HTML to DOCX conversion hangs using C#

Hi,

I am facing an issue when converting Html to Word (docx) documents using Aspose.Words nuget package version (19.11.0) in .Net application and the conversion process stops / hangs and does not resume unless the calling code ignores it or times out.

No error is thrown as the conversion process halts and does not recover.

I am using the following code to convert document(s):

        var htmlLoadOptions = new HtmlLoadOptions();
        htmlLoadOptions.PreferredControlType = HtmlControlType.StructuredDocumentTag;

        // Setting the Enconding
        htmlLoadOptions.Encoding = Encoding.UTF8;

        // Create a new class implementing IWarningCallback which collect any warnings produced during document save.
        var callback = new HandleDocumentWarnings();

        // We assign the callback to the appropriate save options class. In this case, we are going to save to Word
        // so we create a HtmlLoadOptions class and assign the callback there.
        htmlLoadOptions.WarningCallback = callback;

        // Load the Html document into memory
        var document = new Document(info.File, htmlLoadOptions);
        
        foreach (Table table in document.GetChildNodes(NodeType.Table, true))
        {
            foreach (Row row in table.Rows)
            {
                row.RowFormat.AllowBreakAcrossPages = false;
            }
        }

        info.File.Close();

        // Convert the document to a different format and save to stream
        var streamResult = new MemoryStream();

        var options = SaveOptions.CreateSaveOptions(SaveFormat.Docx);
        options.TempFolder = WorkingDirectory;
        document.Save(streamResult, options);
            
            streamResult.Position = 0;

            return new ConvertedDoc() { Content = streamResult, CountPages = document.PageCount };

Can you please examine the data to check why this is the case as a lot of delay is being added due to such conversions that keep the calling process busy until it times out (usually after an hour of waiting). A sample file is attached for your reference to reproduce the issue.

Thanks.
sample1.zip (35.7 KB)

@zallauddin

We have tested the scenario using the latest version of Aspose.Words for .NET 20.2 and have not found the shared issue.
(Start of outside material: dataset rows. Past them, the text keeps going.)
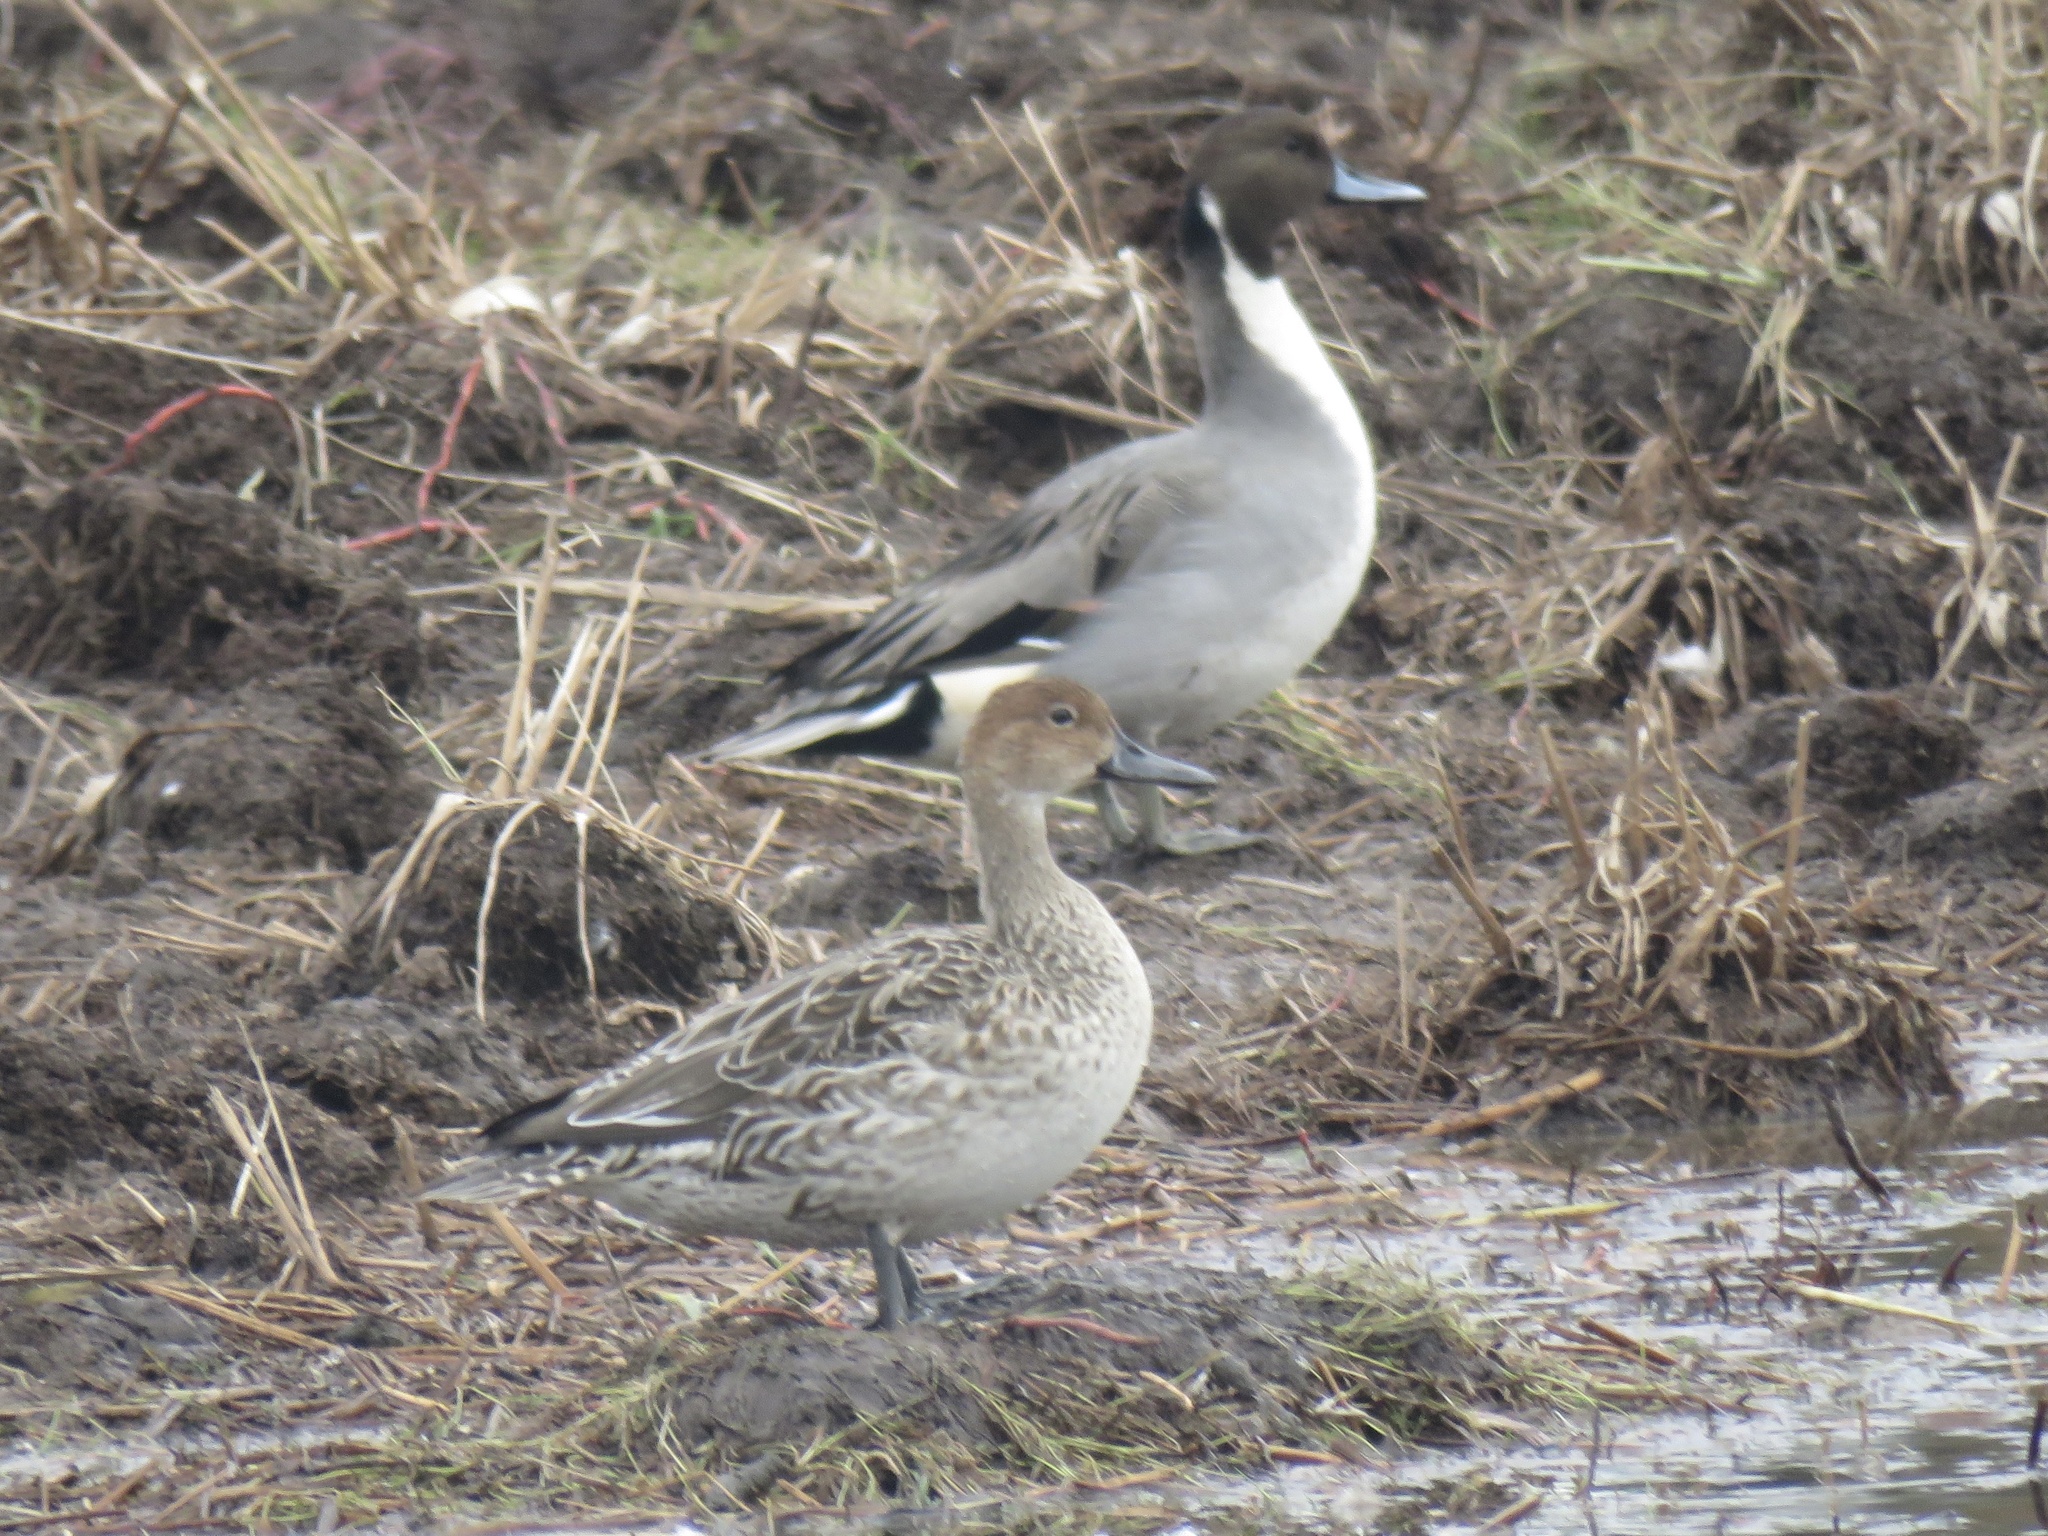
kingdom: Animalia
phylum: Chordata
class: Aves
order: Anseriformes
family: Anatidae
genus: Anas
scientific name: Anas acuta
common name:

So, please use Aspose.Words for .NET 20.2.

Hi @tahir.manzoor,
I tried as per your recommendation but the latest version (20.2) of Aspose.Words has the same effect and reproduces the error I was having.
I have traced the issue to a property “PageCount” of Document class, a read reference can be observed in the last line where code is returning. Can you please check why reading this property after saving the document the process just hangs?

@zallauddin

Please make sure that you are using the same code and document at your end. We tested the scenario at Windows 10 and have not found the shared issue. Could you please share what .NET framework you are using?

Hi @tahir.manzoor,

I was trying the conversion on Windows 10 and my .Net Framework version is 4.7.2 but I don’t think its an issue with the environment and framework. The process gets stuck each time I read the property “PageCount” after saving the document for the document provided.

@zallauddin

Thanks for sharing the detail. We have tested the scenario and have managed to reproduce the same issue at our side. For the sake of correction, we have logged this problem in our issue tracking system as WORDSNET-20010. You will be notified via this forum thread once this issue is resolved.

We apologize for your inconvenience.

The issues you have found earlier (filed as WORDSNET-20010) have been fixed in this Aspose.Words for .NET 21.1 update and this Aspose.Words for Java 21.1 update.